> _Dataset records_:
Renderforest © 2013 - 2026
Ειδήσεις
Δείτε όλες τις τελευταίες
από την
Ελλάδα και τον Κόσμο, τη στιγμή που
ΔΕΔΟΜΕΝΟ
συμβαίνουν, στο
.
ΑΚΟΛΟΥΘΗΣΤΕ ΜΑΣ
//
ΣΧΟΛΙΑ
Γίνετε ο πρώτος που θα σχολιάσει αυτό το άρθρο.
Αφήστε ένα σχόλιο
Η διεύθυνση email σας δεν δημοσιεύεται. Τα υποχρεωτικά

> _What to produce_: Return the full material unchanged.

> _Solution to the exercise_:
Renderforest © 2013 - 2026
Ειδήσεις
Δείτε όλες τις τελευταίες
από την
Ελλάδα και τον Κόσμο, τη στιγμή που
ΔΕΔΟΜΕΝΟ
συμβαίνουν, στο
.
ΑΚΟΛΟΥΘΗΣΤΕ ΜΑΣ
//
ΣΧΟΛΙΑ
Γίνετε ο πρώτος που θα σχολιάσει αυτό το άρθρο.
Αφήστε ένα σχόλιο
Η διεύθυνση email σας δεν δημοσιεύεται. Τα υποχρεωτικά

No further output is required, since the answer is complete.